Enfin, l'instruction du Premier ministre du 15 juillet 2002 relative à la recherche et à la répression de la pollution par les navires, engins flottants et plates-formes, parue au Journal officiel du 3 octobre 2002 et qui annule et remplace l'instruction du 6 septembre 1990 relative à la recherche et à la répression de la pollution de la mer par les navires, donne les directives nécessaires pour que les pouvoirs publics mènent une action énergique à l'encontre des auteurs de comportements irresponsables, et renforcent ainsi le dispositif préventif actuel.

Source : Circulaire du Premier ministre - JO du 3 octobre 2002

 Le projet de budget pour 2003 conforte les importants moyens dégagés depuis 2000 en faveur des plans Polmar. Si, en fonctionnement, les crédits se stabilisent à hauteur de 686.000 euros (+ 0,9 %), en revanche les investissements augmentent fortement de 6,56 % en AP (1,3 M€) et surtout de 42,23 % en CP (1,3 M€ également). Ces dotations permettront notamment d'intensifier les exercices d'entraînement.

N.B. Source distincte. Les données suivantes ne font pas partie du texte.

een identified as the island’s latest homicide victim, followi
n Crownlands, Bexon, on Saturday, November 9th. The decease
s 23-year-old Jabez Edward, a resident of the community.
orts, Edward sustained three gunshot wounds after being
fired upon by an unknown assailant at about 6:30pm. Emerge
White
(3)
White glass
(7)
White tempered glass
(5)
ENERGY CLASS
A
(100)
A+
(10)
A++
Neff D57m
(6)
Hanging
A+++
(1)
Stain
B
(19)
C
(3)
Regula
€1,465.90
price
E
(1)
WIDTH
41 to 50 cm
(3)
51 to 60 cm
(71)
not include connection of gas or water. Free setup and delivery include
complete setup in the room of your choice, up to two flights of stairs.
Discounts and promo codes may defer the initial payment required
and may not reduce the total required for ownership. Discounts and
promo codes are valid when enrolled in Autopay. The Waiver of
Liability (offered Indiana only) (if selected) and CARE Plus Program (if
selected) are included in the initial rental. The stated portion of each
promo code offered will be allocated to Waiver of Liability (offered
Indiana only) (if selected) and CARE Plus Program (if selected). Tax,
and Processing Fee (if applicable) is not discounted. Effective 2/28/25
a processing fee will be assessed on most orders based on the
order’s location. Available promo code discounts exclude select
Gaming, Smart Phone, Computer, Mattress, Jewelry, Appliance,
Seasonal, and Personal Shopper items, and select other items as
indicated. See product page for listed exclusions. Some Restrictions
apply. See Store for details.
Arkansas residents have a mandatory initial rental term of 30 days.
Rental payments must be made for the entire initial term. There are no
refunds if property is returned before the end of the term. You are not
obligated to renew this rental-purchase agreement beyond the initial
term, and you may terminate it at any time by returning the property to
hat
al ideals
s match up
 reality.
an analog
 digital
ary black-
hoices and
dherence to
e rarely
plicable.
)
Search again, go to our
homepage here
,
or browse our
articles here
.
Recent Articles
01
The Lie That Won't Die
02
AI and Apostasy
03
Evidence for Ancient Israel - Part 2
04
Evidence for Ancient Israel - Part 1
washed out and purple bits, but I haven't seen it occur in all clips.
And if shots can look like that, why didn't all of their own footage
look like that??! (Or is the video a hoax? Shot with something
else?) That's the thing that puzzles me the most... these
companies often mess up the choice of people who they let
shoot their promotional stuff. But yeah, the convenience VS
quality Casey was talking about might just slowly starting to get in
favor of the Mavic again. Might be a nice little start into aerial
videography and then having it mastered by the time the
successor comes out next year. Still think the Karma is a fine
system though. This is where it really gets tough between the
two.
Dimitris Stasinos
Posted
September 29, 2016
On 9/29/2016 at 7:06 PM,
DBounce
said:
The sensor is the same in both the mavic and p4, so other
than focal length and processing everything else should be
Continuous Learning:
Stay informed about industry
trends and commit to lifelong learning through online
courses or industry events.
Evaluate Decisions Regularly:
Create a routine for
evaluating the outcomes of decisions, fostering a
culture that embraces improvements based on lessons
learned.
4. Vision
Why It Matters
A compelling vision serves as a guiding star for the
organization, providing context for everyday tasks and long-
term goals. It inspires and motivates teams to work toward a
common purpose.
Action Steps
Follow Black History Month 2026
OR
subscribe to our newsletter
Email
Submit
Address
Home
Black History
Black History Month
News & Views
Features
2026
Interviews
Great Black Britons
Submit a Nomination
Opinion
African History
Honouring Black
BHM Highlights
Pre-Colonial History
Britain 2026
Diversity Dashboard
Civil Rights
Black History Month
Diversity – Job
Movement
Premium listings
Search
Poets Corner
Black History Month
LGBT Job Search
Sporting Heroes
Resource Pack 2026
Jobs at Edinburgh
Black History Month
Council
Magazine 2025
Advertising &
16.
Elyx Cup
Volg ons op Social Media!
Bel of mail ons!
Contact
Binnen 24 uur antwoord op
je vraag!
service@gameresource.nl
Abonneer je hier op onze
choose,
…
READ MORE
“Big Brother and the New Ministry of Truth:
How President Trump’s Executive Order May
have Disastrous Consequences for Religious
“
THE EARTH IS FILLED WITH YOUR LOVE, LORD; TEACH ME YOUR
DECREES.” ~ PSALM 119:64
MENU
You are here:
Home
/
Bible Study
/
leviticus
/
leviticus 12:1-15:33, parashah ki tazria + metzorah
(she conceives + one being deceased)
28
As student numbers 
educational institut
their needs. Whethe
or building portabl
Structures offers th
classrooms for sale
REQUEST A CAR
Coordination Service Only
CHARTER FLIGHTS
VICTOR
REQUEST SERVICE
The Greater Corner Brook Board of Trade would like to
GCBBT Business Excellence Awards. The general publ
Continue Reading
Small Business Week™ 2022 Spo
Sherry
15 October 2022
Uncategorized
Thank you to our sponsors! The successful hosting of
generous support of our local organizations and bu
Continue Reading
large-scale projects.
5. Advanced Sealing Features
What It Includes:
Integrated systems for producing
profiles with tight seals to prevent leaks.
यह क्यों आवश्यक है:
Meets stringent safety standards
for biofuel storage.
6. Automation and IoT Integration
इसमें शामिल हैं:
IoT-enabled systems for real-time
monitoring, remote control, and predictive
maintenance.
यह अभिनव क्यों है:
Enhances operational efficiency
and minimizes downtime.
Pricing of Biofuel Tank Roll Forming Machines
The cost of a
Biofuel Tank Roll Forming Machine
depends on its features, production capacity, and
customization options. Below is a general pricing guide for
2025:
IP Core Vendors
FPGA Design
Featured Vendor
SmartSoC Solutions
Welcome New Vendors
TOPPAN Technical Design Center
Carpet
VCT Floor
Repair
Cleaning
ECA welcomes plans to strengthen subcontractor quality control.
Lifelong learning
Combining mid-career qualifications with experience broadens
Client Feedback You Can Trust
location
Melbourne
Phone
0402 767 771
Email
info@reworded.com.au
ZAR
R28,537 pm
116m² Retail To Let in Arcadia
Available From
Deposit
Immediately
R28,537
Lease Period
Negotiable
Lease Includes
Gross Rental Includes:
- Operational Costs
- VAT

Alors que le Prestige vient de couler par 3.500 mètres de fond avec sa cargaison de 70.000 tonnes de fuel, menaçant directement les côtes de Galice d'une catastrophe naturelle sans précédent, votre rapporteur pour avis ne peut manquer de souligner à nouveau combien les crédits accordés au dispositif Polmar sont essentiels pour la sauvegarde des milieux maritimes et littoraux ainsi que pour la préservation de l'économie de la pêche. Le financement des équipements de lutte contre les pollutions accidentelles ne doit ainsi souffrir d'aucune sorte de restrictions.